The single beam that carries video (the others carry data and telephone calls to and from the home) has more capacity than an entire coaxial cable of the kind used by cable companies.
In practical terms, that means better image quality, because the digital TV channels don’t need to be degraded to save bandwidth.
“If you’re watching a program, you see the faces elongate, smear out” on digital cable, says Alex Fazi, who as owner of a videography studio in nearby Wantagh has a keen eye for video quality. He said he’ll sign up for fiber TV as soon as it’s available in his area.
In a similar way, fiber provides almost limitless Internet connection speeds. With current technology, Verizon could provide download speeds of 644 megabits per second, a bigger step up from DSL at 1.5 mbps than DSL is a step up from dial-up.
But for now, the maximum speed Verizon sells is 30 mbps for small businesses, or 20 mbps for homes.

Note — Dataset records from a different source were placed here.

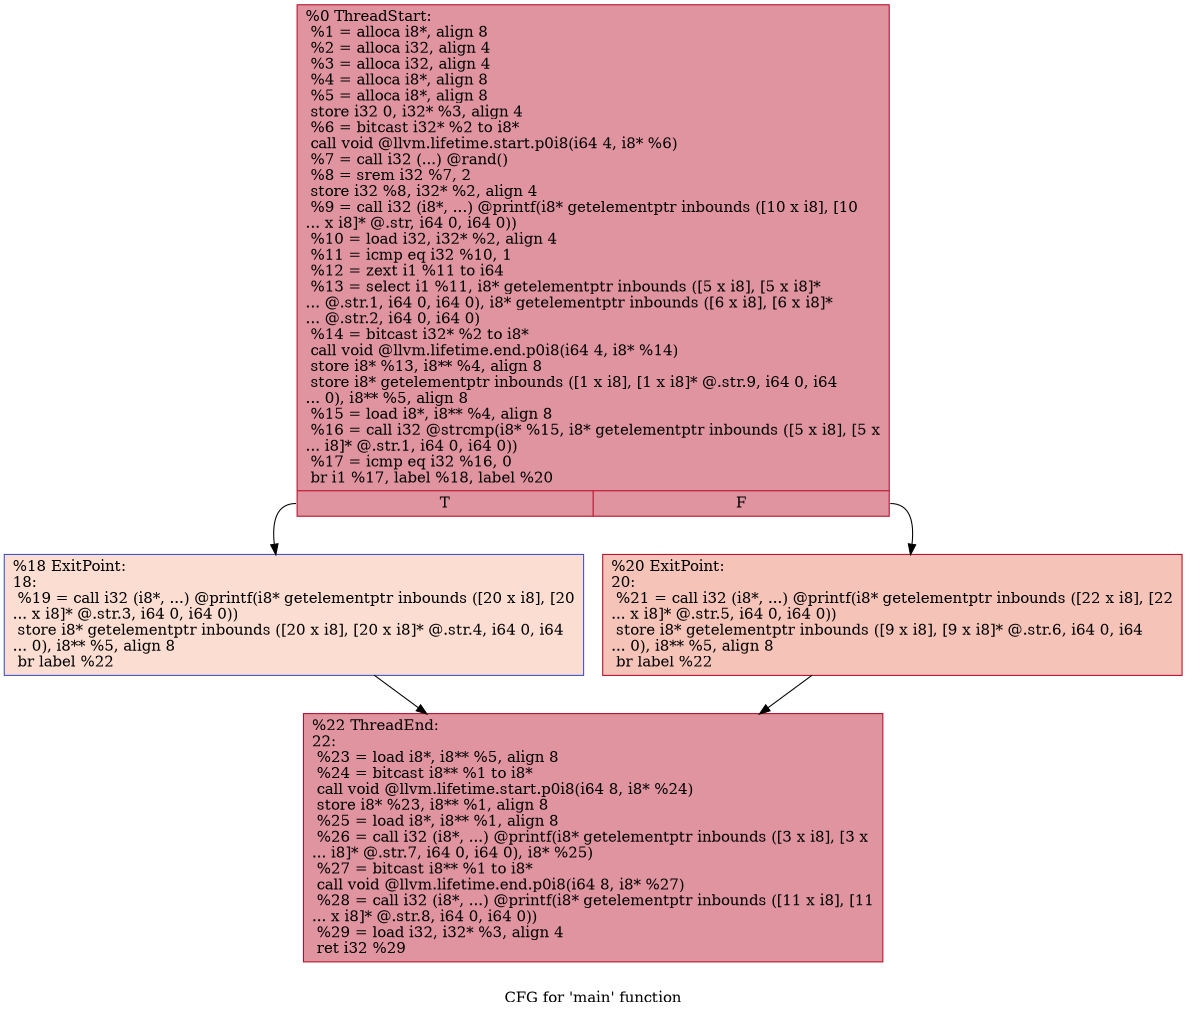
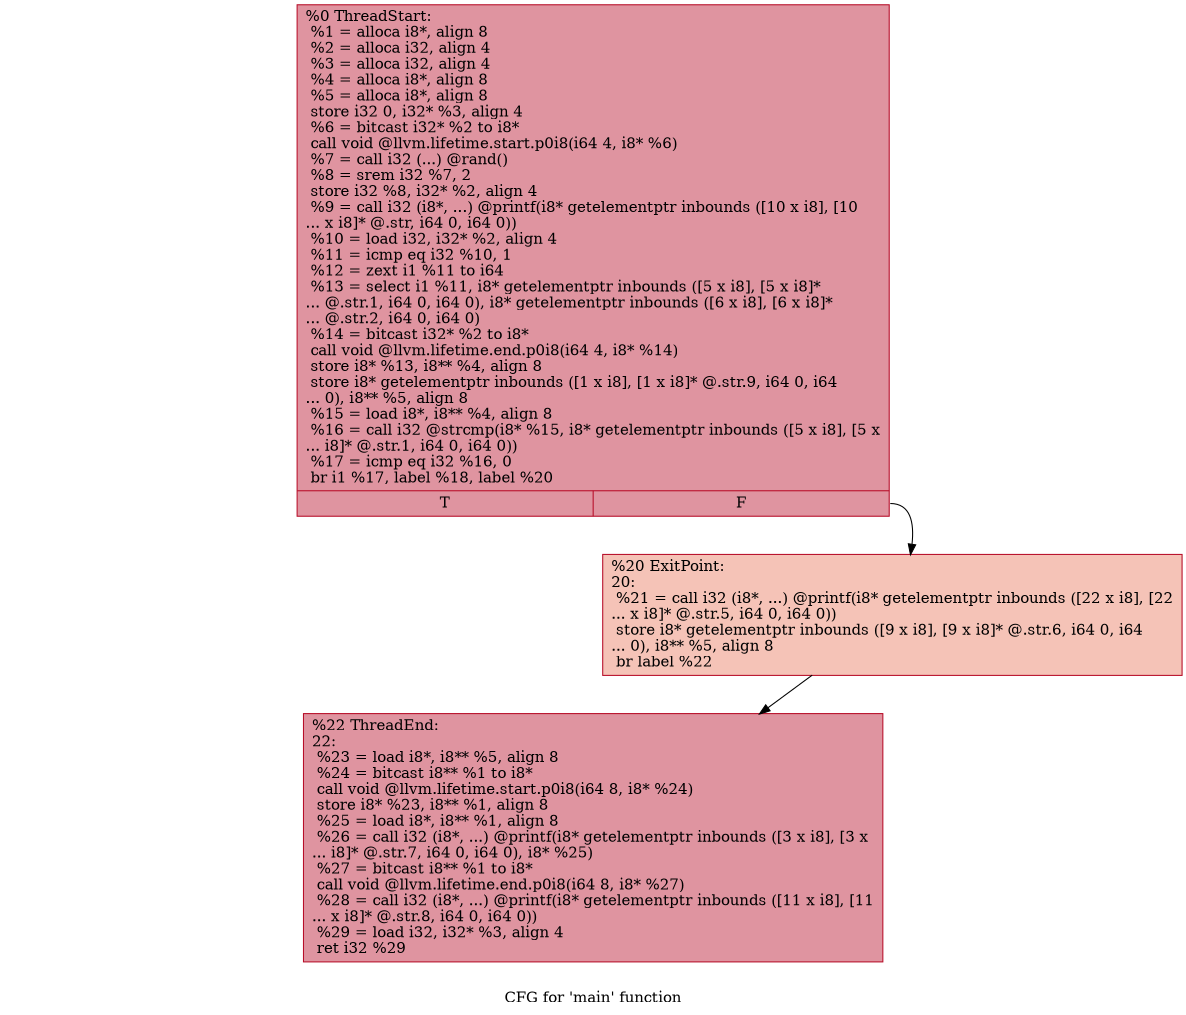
  digraph {
    label="CFG for 'main' function"
    node [color="#b70d28ff" fillcolor="#b70d2870" shape=record style=filled]
    n1 [label="{%0 ThreadStart:\l  %1 = alloca i8*, align 8\l  %2 = alloca i32, align 4\l  %3 = alloca i32, align 4\l  %4 = alloca i8*, align 8\l  %5 = alloca i8*, align 8\l  store i32 0, i32* %3, align 4\l  %6 = bitcast i32* %2 to i8*\l  call void @llvm.lifetime.start.p0i8(i64 4, i8* %6)\l  %7 = call i32 (...) @rand()\l  %8 = srem i32 %7, 2\l  store i32 %8, i32* %2, align 4\l  %9 = call i32 (i8*, ...) @printf(i8* getelementptr inbounds ([10 x i8], [10\l... x i8]* @.str, i64 0, i64 0))\l  %10 = load i32, i32* %2, align 4\l  %11 = icmp eq i32 %10, 1\l  %12 = zext i1 %11 to i64\l  %13 = select i1 %11, i8* getelementptr inbounds ([5 x i8], [5 x i8]*\l... @.str.1, i64 0, i64 0), i8* getelementptr inbounds ([6 x i8], [6 x i8]*\l... @.str.2, i64 0, i64 0)\l  %14 = bitcast i32* %2 to i8*\l  call void @llvm.lifetime.end.p0i8(i64 4, i8* %14)\l  store i8* %13, i8** %4, align 8\l  store i8* getelementptr inbounds ([1 x i8], [1 x i8]* @.str.9, i64 0, i64\l... 0), i8** %5, align 8\l  %15 = load i8*, i8** %4, align 8\l  %16 = call i32 @strcmp(i8* %15, i8* getelementptr inbounds ([5 x i8], [5 x\l... i8]* @.str.1, i64 0, i64 0))\l  %17 = icmp eq i32 %16, 0\l  br i1 %17, label %18, label %20\l|{<s0>T|<s1>F}}"]
-   n2 [color="#3d50c3ff" fillcolor="#f7b39670" label="{%18 ExitPoint:\l18:                                               \l  %19 = call i32 (i8*, ...) @printf(i8* getelementptr inbounds ([20 x i8], [20\l... x i8]* @.str.3, i64 0, i64 0))\l  store i8* getelementptr inbounds ([20 x i8], [20 x i8]* @.str.4, i64 0, i64\l... 0), i8** %5, align 8\l  br label %22\l}"]
    n3 [fillcolor="#e8765c70" label="{%20 ExitPoint:\l20:                                               \l  %21 = call i32 (i8*, ...) @printf(i8* getelementptr inbounds ([22 x i8], [22\l... x i8]* @.str.5, i64 0, i64 0))\l  store i8* getelementptr inbounds ([9 x i8], [9 x i8]* @.str.6, i64 0, i64\l... 0), i8** %5, align 8\l  br label %22\l}"]
    n4 [label="{%22 ThreadEnd:\l22:                                               \l  %23 = load i8*, i8** %5, align 8\l  %24 = bitcast i8** %1 to i8*\l  call void @llvm.lifetime.start.p0i8(i64 8, i8* %24)\l  store i8* %23, i8** %1, align 8\l  %25 = load i8*, i8** %1, align 8\l  %26 = call i32 (i8*, ...) @printf(i8* getelementptr inbounds ([3 x i8], [3 x\l... i8]* @.str.7, i64 0, i64 0), i8* %25)\l  %27 = bitcast i8** %1 to i8*\l  call void @llvm.lifetime.end.p0i8(i64 8, i8* %27)\l  %28 = call i32 (i8*, ...) @printf(i8* getelementptr inbounds ([11 x i8], [11\l... x i8]* @.str.8, i64 0, i64 0))\l  %29 = load i32, i32* %3, align 4\l  ret i32 %29\l}"]
-   n1 -> n2 [tailport=s0]
    n1 -> n3 [tailport=s1]
-   n2 -> n4
    n3 -> n4
  }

“Right now there are not a lot of applications online that demand 100 megabits,” Lacouture said. That’s true, but probably in large part due to the lack of home connections at that speed – a chicken and egg situation.
Verizon’s average cost of pulling fiber down a street was $1,400 per home at the beginning of last year. The target cost this year is $890 per home, reflecting improvements in materials and techniques. If it reaches its target of laying fiber by another 3 million homes by the end of the year, that’s a cost of $2.7 billion – about half of Verizon’s annual earnings.